Activity: Copy the stretch from the line containing "Vergangenheit und Zukunft, Toten und" through the line containing "darstellender Kunst und schickte nun in", swapping "Duo" for "Kollektiv" and leaving everything else unchanged.

Records shown:
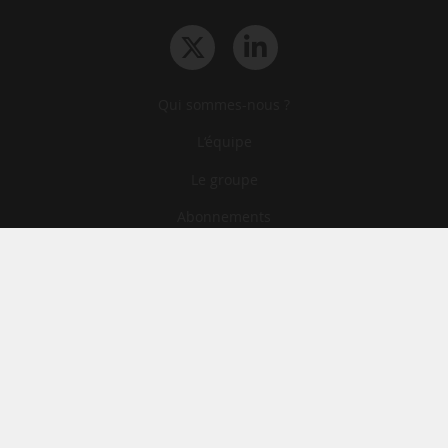
Qui sommes-nous ?
L‘équipe
Le groupe
Abonnements
Contact
Archives
CGA
Mentions légales
Confidentialité
Cookies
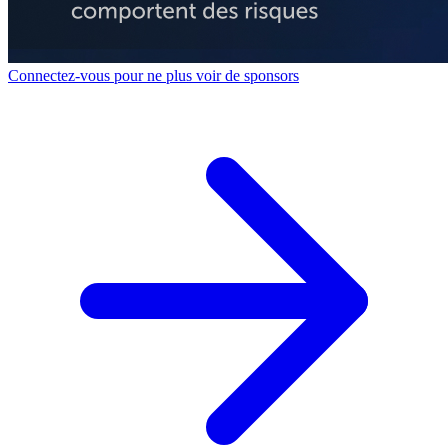
Connectez-vous pour ne plus voir de sponsors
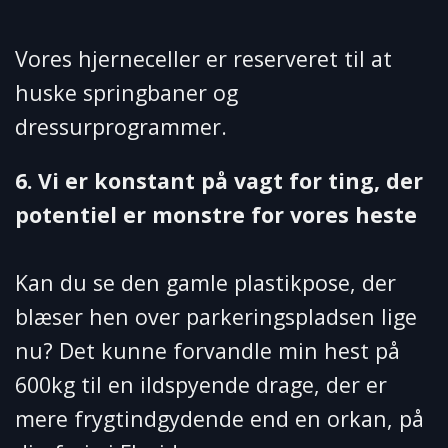
Vores hjerneceller er reserveret til at
huske springbaner og
dressurprogrammer.
6. Vi er konstant på vagt for ting, der
potentiel er monstre for vores heste
Kan du se den gamle plastikpose, der
blæser hen over parkeringspladsen lige
nu? Det kunne forvandle min hest på
600kg til en ildspyende drage, der er
mere frygtindgydende end en orkan, på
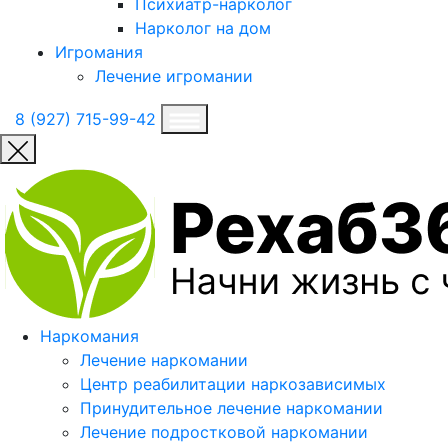
Психиатр-нарколог
Нарколог на дом
Игромания
Лечение игромании
8 (927) 715-99-42
Наркомания
Лечение наркомании
Центр реабилитации наркозависимых
Принудительное лечение наркомании
Лечение подростковой наркомании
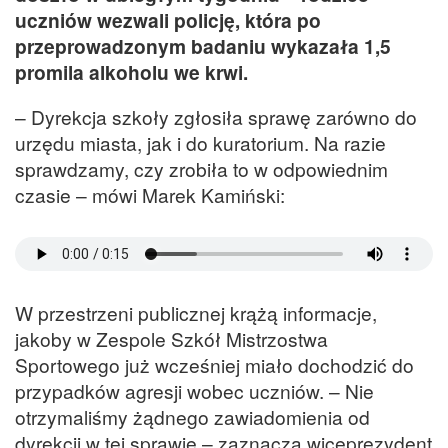
uczniów wezwali policję, która po
przeprowadzonym badaniu wykazała 1,5
promila alkoholu we krwi.
– Dyrekcja szkoły zgłosiła sprawę zarówno do
urzędu miasta, jak i do kuratorium. Na razie
sprawdzamy, czy zrobiła to w odpowiednim
czasie – mówi Marek Kamiński:
W przestrzeni publicznej krążą informacje,
jakoby w Zespole Szkół Mistrzostwa
Sportowego już wcześniej miało dochodzić do
przypadków agresji wobec uczniów. – Nie
otrzymaliśmy żądnego zawiadomienia od
dyrekcji w tej sprawie – zaznacza wiceprezydent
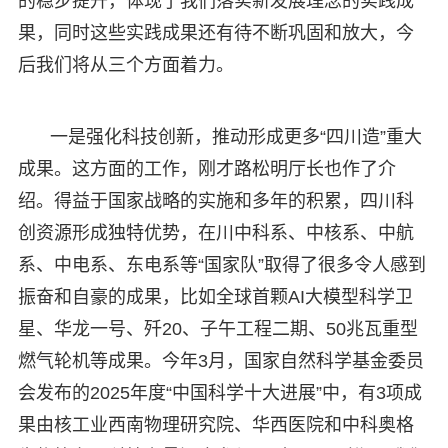
的稳步提升，体现了我们落实新发展理念的实践成
果，同时这些实践成果还有待不断巩固和放大，今
后我们将从三个方面着力。
一是强化科技创新，推动形成更多“四川造”重大
成果。这方面的工作，刚才路松明厅长也作了介
绍。得益于国家战略的实施和多年的积累，四川科
创资源形成独特优势，在川中科系、中核系、中航
系、中电系、东电系等“国家队”取得了很多令人感到
振奋和自豪的成果，比如全球首颗AI大模型科学卫
星、华龙一号、歼20、子午工程二期、50兆瓦重型
燃气轮机等成果。今年3月，国家自然科学基金委员
会发布的2025年度“中国科学十大进展”中，有3项成
果由核工业西南物理研究院、华西医院和中科奥格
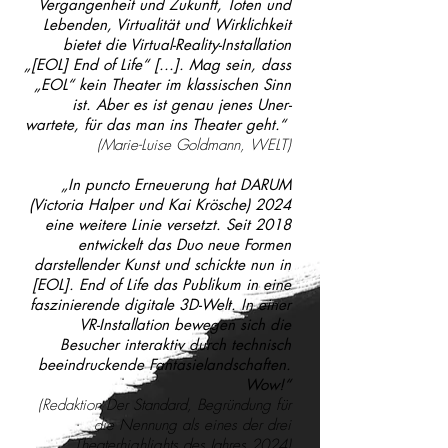
Vergangenheit und Zukunft, Toten und
Lebenden, Virtualität und Wirklichkeit
bietet die Virtual-Reality-Installation
„[EOL] End of Life“ [...]. Mag sein, dass
„EOL“ kein Theater im klassischen Sinn
ist. Aber es ist genau jenes Uner-
wartete, für das man ins Theater geht.“
(Marie-Luise Goldmann, WELT)
„In puncto Erneuerung hat DARUM
(Victoria Halper und Kai Krösche) 2024
eine weitere Linie versetzt. Seit 2018
entwickelt das Duo neue Formen
darstellender Kunst und schickte nun in
[EOL]. End of Life das Publikum in eine
faszinierende digitale 3D-Welt. In einer
VR-Installation bewegen sich die
Besucher interaktiv durch technisch
beeindruckende Fantasielandschaften.
Wow!
“
(Redaktion Der Standard, Begründung für
die Nennung als eines der drei
Theaterhighlights des Jahres 2024)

Solution below:
Vergangenheit und Zukunft, Toten und
Lebenden, Virtualität und Wirklichkeit
bietet die Virtual-Reality-Installation
„[EOL] End of Life“ [...]. Mag sein, dass
„EOL“ kein Theater im klassischen Sinn
ist. Aber es ist genau jenes Uner-
wartete, für das man ins Theater geht.“
(Marie-Luise Goldmann, WELT)
„In puncto Erneuerung hat DARUM
(Victoria Halper und Kai Krösche) 2024
eine weitere Linie versetzt. Seit 2018
entwickelt das Kollektiv neue Formen
darstellender Kunst und schickte nun in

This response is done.